The Debate Over The Lucas Museum Has Only Started
By Chuck Sudo in News on Jul 1, 2014 8:30PM
Today, tailgating. Tomorrow, "Star Wars" memorabilia. (Photo credit: Mattheux Photo)
Now that the civic cheers and other hullabaloo over Chicago becoming the future home to the Lucas Museum of Narrative Art has died down, the focus now turns to the details like which politicians will continue to spearhead the effort; which ones will step away; whether the Lucas Museum site will remain where it’s proposed; will public funds eventually be needed; or even if Chicago needs it.
One politician who already recused himself from the discussion is Ald. Ed Burke. The 14th Ward alderman is sitting out the legislative debate over the lakefront site in case the group Friends of the Parks follow through on filing a lawsuit to block the museum from being placed where parking lots between Soldier Field and McCormick Place currently exist. The reason for Burke’s action is he doesn’t want his wife, Illinois Supreme Court Justice Anne Burke, to recuse herself if the court challenge makes its way to Springfield. Friends of the Parks and other environmentalists believe the museum would run counter to Daniel Burnham’s vision for the lakefront in The Plan of Chicago. They believe the lakefront is already becoming more crowded with development at the expense of parkland.
Supporters of the project, such as Crain’s Chicago Business’ Greg Hinz, back the project because of George Lucas’ plans for the 18 acre site include more park space than currently exists. But no one will know for certain until Lucas and his museum’s board reveal the plans for the museum.
Hinz notes Mayor Rahm Emanuel needs to ensure the Lucas museum will be a welcome addition to the lakefront but that a legal challenge should be out of the question.
Mr. Emanuel needs to hold Mr. Star Wars to that promise. And if someone else has an alternate plan and the money to implement it, put it on the table now. Waiting is not a plan.
“[Corporation] Counsel’s been there the whole way. And we think we’ve come up with, what is a sound process. Otherwise, we wouldn’t be taking the steps we’re taking . . . It’s an incredible addition to have that type of educational and cultural opportunity, let alone the economic development. And it is done in a way — in fact the Sun-Times editorial page noted — this is consistent with the lake protection act that exists.”

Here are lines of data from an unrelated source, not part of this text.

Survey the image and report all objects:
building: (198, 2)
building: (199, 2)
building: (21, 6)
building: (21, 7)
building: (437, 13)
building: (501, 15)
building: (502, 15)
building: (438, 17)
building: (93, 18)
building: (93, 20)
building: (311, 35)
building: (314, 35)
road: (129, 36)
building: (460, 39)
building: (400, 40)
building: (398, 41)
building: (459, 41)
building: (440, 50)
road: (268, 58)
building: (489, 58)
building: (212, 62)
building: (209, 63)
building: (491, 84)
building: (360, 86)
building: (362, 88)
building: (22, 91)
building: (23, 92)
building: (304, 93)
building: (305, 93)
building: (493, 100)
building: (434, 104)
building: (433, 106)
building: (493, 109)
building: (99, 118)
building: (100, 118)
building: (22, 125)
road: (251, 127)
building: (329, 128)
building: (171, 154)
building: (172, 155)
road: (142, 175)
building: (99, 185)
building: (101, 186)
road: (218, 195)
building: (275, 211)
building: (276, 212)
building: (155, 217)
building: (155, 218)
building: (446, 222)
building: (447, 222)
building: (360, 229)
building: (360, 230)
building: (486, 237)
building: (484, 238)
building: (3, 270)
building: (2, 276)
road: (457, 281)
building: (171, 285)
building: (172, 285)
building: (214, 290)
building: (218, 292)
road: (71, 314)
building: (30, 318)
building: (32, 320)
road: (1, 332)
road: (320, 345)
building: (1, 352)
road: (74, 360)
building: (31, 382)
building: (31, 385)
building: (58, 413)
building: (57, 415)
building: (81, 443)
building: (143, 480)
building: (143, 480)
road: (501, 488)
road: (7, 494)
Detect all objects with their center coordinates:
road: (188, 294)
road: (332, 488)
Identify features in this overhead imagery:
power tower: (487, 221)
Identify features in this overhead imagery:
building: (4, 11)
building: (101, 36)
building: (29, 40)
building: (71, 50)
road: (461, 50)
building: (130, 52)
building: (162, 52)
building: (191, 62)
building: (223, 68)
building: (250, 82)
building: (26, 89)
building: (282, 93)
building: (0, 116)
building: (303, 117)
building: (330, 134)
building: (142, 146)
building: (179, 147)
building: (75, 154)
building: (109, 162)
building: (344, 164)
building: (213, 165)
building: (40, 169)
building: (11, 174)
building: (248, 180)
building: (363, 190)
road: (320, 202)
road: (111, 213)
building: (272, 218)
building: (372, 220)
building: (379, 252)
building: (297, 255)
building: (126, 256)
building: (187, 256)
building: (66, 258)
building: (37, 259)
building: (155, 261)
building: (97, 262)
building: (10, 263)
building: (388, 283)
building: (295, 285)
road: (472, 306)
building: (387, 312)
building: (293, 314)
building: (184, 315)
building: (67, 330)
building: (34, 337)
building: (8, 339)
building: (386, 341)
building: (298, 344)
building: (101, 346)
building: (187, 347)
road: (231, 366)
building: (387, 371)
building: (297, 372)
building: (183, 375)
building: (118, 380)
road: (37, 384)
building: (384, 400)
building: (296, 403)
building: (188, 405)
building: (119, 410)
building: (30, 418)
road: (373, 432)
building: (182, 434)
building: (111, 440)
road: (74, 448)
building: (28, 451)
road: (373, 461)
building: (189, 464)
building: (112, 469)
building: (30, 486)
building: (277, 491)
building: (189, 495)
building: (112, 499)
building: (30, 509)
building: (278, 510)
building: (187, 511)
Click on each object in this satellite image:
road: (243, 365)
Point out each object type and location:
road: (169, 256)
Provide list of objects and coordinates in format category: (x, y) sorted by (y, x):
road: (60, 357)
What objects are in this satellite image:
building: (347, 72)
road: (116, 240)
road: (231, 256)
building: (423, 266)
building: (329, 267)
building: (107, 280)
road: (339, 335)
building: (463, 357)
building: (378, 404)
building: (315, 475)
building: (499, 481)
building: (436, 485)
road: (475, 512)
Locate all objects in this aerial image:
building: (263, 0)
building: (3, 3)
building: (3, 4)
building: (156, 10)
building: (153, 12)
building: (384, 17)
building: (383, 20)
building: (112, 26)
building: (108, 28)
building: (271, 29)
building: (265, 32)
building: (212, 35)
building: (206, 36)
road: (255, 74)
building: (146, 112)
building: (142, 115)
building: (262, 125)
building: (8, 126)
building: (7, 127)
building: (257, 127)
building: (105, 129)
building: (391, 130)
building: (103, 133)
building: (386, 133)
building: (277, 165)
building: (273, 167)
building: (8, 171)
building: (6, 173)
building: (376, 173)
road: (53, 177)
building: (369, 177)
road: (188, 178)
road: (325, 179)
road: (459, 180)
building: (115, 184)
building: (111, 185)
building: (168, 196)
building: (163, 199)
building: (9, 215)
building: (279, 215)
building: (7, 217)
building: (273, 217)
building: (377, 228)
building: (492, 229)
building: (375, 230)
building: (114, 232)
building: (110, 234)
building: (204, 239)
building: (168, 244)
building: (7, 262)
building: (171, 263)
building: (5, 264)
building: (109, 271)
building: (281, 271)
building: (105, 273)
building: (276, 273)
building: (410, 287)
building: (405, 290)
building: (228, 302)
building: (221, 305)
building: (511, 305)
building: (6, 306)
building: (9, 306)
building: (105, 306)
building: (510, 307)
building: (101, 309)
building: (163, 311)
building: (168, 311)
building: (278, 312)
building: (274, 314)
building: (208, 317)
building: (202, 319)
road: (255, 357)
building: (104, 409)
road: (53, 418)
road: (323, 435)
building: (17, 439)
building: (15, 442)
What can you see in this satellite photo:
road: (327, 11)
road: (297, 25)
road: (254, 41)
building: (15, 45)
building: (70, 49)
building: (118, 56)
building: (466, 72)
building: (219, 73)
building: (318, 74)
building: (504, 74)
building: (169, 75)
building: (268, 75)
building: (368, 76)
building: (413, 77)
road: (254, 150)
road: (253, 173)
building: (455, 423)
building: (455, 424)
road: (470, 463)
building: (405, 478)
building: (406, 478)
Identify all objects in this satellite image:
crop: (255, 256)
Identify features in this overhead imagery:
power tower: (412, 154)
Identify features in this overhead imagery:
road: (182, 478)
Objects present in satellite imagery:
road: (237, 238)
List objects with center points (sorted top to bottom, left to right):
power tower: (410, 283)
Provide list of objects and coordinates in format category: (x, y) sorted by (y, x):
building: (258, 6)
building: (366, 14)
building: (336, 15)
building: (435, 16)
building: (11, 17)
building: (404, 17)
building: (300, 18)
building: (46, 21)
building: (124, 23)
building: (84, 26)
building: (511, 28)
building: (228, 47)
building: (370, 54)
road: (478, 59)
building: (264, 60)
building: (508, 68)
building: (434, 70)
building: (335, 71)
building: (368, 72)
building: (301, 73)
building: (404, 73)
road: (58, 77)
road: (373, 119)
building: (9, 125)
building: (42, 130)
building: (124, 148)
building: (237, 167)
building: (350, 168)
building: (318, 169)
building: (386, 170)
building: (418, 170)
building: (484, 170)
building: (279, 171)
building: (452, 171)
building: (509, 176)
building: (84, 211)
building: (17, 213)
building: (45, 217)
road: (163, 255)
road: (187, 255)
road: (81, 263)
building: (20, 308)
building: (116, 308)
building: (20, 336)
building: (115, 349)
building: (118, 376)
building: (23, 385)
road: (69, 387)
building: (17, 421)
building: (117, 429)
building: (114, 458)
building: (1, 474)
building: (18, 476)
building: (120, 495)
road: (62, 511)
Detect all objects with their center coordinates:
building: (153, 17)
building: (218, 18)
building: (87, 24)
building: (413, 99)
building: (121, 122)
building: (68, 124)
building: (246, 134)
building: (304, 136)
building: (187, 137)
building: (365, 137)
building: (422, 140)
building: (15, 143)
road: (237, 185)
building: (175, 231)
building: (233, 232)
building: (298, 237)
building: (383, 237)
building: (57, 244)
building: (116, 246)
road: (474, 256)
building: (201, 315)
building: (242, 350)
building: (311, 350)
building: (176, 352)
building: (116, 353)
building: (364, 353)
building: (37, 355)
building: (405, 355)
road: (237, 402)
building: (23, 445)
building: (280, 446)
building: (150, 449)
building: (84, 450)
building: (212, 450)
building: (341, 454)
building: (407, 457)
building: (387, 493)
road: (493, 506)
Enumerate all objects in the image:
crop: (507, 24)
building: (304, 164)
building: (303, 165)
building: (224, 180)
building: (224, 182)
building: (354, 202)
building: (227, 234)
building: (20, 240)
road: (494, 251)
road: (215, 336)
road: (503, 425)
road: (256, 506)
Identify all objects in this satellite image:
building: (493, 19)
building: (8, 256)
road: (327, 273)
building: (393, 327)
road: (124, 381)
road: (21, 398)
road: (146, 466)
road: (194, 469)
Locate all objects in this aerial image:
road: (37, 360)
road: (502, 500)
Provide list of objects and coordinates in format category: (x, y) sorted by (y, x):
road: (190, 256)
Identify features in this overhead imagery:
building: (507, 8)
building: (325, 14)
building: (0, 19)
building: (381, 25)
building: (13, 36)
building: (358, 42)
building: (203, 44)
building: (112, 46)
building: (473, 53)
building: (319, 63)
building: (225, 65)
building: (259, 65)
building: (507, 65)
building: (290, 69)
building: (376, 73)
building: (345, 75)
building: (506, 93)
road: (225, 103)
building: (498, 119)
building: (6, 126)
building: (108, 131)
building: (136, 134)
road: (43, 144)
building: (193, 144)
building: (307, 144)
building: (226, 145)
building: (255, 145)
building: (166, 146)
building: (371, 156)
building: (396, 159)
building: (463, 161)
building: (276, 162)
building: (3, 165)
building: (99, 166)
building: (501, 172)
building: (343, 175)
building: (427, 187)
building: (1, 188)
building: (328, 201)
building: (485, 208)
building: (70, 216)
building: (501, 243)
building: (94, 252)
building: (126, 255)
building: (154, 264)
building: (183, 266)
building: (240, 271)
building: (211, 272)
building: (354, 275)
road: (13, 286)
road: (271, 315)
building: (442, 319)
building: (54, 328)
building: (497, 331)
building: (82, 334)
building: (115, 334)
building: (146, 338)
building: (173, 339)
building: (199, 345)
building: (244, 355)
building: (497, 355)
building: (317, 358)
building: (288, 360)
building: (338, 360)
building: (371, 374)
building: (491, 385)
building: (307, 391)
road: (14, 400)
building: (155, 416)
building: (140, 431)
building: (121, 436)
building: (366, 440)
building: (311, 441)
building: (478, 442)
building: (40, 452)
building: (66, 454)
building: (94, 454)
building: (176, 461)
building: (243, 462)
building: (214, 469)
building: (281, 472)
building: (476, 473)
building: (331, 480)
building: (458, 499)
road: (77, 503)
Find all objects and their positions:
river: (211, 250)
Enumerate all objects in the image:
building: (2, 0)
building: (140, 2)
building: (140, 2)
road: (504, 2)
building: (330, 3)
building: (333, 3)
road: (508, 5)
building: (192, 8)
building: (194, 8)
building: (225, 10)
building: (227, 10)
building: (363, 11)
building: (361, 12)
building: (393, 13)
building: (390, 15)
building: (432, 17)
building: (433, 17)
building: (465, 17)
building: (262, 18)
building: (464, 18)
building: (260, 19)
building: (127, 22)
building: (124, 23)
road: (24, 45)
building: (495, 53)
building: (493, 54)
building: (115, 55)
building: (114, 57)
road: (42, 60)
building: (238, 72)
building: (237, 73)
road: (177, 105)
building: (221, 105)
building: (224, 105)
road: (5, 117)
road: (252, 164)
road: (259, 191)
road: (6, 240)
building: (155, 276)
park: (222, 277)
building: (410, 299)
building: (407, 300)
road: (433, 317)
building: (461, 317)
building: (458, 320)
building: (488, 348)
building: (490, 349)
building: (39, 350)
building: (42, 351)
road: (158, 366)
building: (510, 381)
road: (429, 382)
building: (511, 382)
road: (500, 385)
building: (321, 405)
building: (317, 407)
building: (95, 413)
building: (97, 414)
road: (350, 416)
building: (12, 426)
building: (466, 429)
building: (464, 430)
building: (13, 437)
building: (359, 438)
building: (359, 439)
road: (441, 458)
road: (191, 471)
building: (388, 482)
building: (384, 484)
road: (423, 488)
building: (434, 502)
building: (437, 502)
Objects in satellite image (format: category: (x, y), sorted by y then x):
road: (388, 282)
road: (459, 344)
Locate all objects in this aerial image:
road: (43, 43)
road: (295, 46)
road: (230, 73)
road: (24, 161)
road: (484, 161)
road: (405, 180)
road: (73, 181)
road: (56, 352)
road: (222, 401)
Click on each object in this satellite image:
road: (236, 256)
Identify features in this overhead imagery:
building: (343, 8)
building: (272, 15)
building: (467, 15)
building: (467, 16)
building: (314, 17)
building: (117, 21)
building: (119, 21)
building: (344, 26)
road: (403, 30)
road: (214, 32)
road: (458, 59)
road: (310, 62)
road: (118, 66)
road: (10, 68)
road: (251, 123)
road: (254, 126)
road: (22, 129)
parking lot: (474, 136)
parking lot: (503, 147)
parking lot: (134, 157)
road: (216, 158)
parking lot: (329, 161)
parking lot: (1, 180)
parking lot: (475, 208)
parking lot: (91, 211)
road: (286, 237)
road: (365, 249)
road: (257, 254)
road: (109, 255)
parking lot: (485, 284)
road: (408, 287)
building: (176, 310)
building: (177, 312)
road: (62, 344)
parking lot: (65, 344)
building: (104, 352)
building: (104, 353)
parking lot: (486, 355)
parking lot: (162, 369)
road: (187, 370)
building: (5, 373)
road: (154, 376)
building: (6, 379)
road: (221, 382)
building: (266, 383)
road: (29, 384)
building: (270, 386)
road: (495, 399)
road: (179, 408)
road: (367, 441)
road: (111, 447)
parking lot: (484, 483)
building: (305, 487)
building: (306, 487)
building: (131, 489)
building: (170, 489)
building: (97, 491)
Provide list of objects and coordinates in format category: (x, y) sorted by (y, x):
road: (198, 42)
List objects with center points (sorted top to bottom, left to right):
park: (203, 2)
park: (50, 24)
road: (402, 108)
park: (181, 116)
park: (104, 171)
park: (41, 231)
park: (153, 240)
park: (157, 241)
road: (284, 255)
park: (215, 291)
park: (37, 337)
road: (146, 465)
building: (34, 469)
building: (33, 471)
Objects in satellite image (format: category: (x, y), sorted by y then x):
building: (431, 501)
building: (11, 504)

Critics of the plan are also skeptical of Emanuel’s claim the Lucas Museum will receive no public funds during its construction. They already point to the $1 per year lease on the land the city is offering Lucas. Friends of the Parks CEO and president Cassandra Francis believes the parking lot asphalt currently serves as “engineered barriers for the containment of contaminated soil underneath” left behind from the Soldier Field renovation project a decade prior. Francis also cited the museum’s plan to move 3,000 parking spaces underground at a cost of $45,000 each. “That eats up close to half of his $300 million budget for the building,” Francis told the Sun-Times.
These tabs and others have some questioning why major American cities lobby for new cultural centers. A study from the University of Chicago’s Cultural Policy Center of cultural centers opened across the country between 1994 and 2008 found the net benefit to communities where these museums, galleries, concert halls, et al. was negligible. Kristin Capps writes at Citylab:
While poverty rates fell and property values generally rose in communities where new cultural centers or expansions were built—good news!—poorer residents also suffered displacement in those areas. Beyond the standard gentrification effect, the researchers' evidence shows, supply may have outstripped demand over the course of the U.S. arts center building boom—leaving some cities with the responsibility to maintain or even pay for cultural centers that they don't entirely need.
The only people being displaced by the Lucas Museum at current will be Bears tailgaters, but there’s reason to doubt the so-called Bilbao effect will even be felt in the South Loop and Historic Prairie Districts that have been centers for accelerated development over the past decade. Capps mentions the cost overruns and delays that are almost always a certainty with these projects.
Capps also noted a significant factor that plays into almost all these runs for new museums:
What the research shows is that where wild exuberance takes the place of passionate support leavened with level-headed analysis, civic leaders and arts patrons make mistakes, and these mistakes can result in budget shortfalls and cost overruns. Cultural projects can be bad for cities—and vice versa.
In short, we need more “what will the Lucas Museum cost us” to balance out the mass chorus of “Fuck, yeah! Chicago is getting a ‘Star Wars’ museum!!” in these debates.